## Material to process
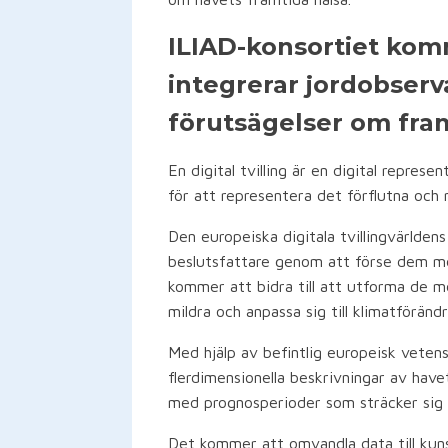
ILIAD-konsortiet komm
integrerar jordobserva
förutsägelser om framt
En digital tvilling är en digital represe
för att representera det förflutna och 
Den europeiska digitala tvillingvärlden
beslutsfattare genom att förse dem me
kommer att bidra till att utforma de me
mildra och anpassa sig till klimatförändr
Med hjälp av befintlig europeisk veten
flerdimensionella beskrivningar av have
med prognosperioder som sträcker sig fr
Det kommer att omvandla data till kunska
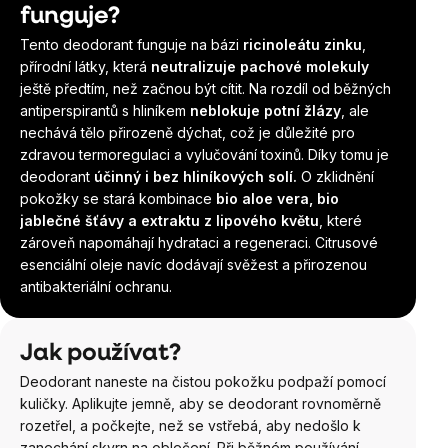
funguje?
Tento deodorant funguje na bázi
ricinoleátu zinku
,
přírodní látky, která
neutralizuje pachové molekuly
ještě předtím, než začnou být cítit. Na rozdíl od běžných
antiperspirantů s hliníkem
neblokuje potní žlázy
, ale
nechává tělo přirozeně dýchat, což je důležité pro
zdravou termoregulaci a vylučování toxinů. Díky tomu je
deodorant
účinný i bez hliníkových solí.
O zklidnění
pokožky se stará kombinace
bio aloe vera, bio
jablečné šťávy a extraktu z lipového květu
, které
zároveň napomáhají hydrataci a regeneraci. Citrusové
esenciální oleje navíc dodávají svěžest a přirozenou
antibakteriální ochranu.
Jak používat?
Deodorant naneste na čistou pokožku podpaží pomocí
kuličky. Aplikujte jemně, aby se deodorant rovnoměrně
rozetřel, a počkejte, než se vstřebá, aby nedošlo k
zanechání skvrn na oblečení. Při běžném používání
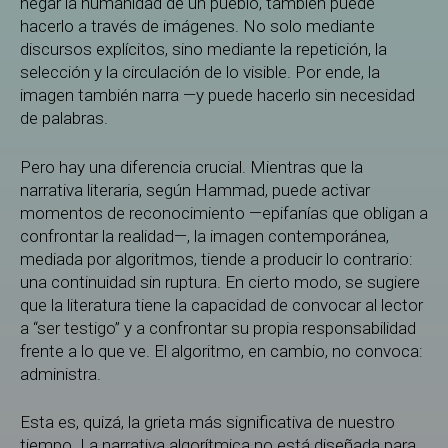
negar la humanidad de un pueblo, también puede
hacerlo a través de imágenes. No solo mediante
discursos explícitos, sino mediante la repetición, la
selección y la circulación de lo visible. Por ende, la
imagen también narra —y puede hacerlo sin necesidad
de palabras.
Pero hay una diferencia crucial. Mientras que la
narrativa literaria, según Hammad, puede activar
momentos de reconocimiento —epifanías que obligan a
confrontar la realidad—, la imagen contemporánea,
mediada por algoritmos, tiende a producir lo contrario:
una continuidad sin ruptura. En cierto modo, se sugiere
que la literatura tiene la capacidad de convocar al lector
a “ser testigo” y a confrontar su propia responsabilidad
frente a lo que ve. El algoritmo, en cambio, no convoca:
administra.
Esta es, quizá, la grieta más significativa de nuestro
tiempo. La narrativa algorítmica no está diseñada para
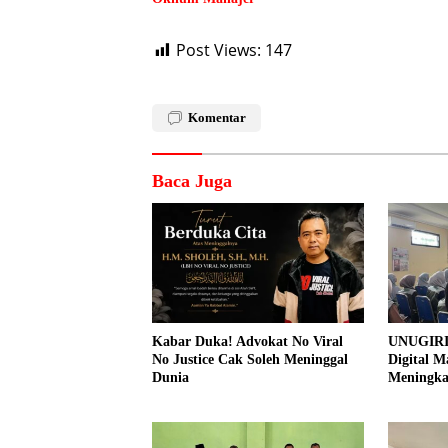
Post Views:
147
Komentar
Baca Juga
Kabar Duka! Advokat No Viral
UNUGIRI
No Justice Cak Soleh Meninggal
Digital M
Dunia
Meningk
Pemasar
Prangi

## Activity
Word for word, restate the lines above from the line containing "přírodní látky, která" through the line containing "rozetřel, a počkejte, než", with both included and nothing else.

## Response for this exercise
přírodní látky, která
neutralizuje pachové molekuly
ještě předtím, než začnou být cítit. Na rozdíl od běžných
antiperspirantů s hliníkem
neblokuje potní žlázy
, ale
nechává tělo přirozeně dýchat, což je důležité pro
zdravou termoregulaci a vylučování toxinů. Díky tomu je
deodorant
účinný i bez hliníkových solí.
O zklidnění
pokožky se stará kombinace
bio aloe vera, bio
jablečné šťávy a extraktu z lipového květu
, které
zároveň napomáhají hydrataci a regeneraci. Citrusové
esenciální oleje navíc dodávají svěžest a přirozenou
antibakteriální ochranu.
Jak používat?
Deodorant naneste na čistou pokožku podpaží pomocí
kuličky. Aplikujte jemně, aby se deodorant rovnoměrně
rozetřel, a počkejte, než se vstřebá, aby nedošlo k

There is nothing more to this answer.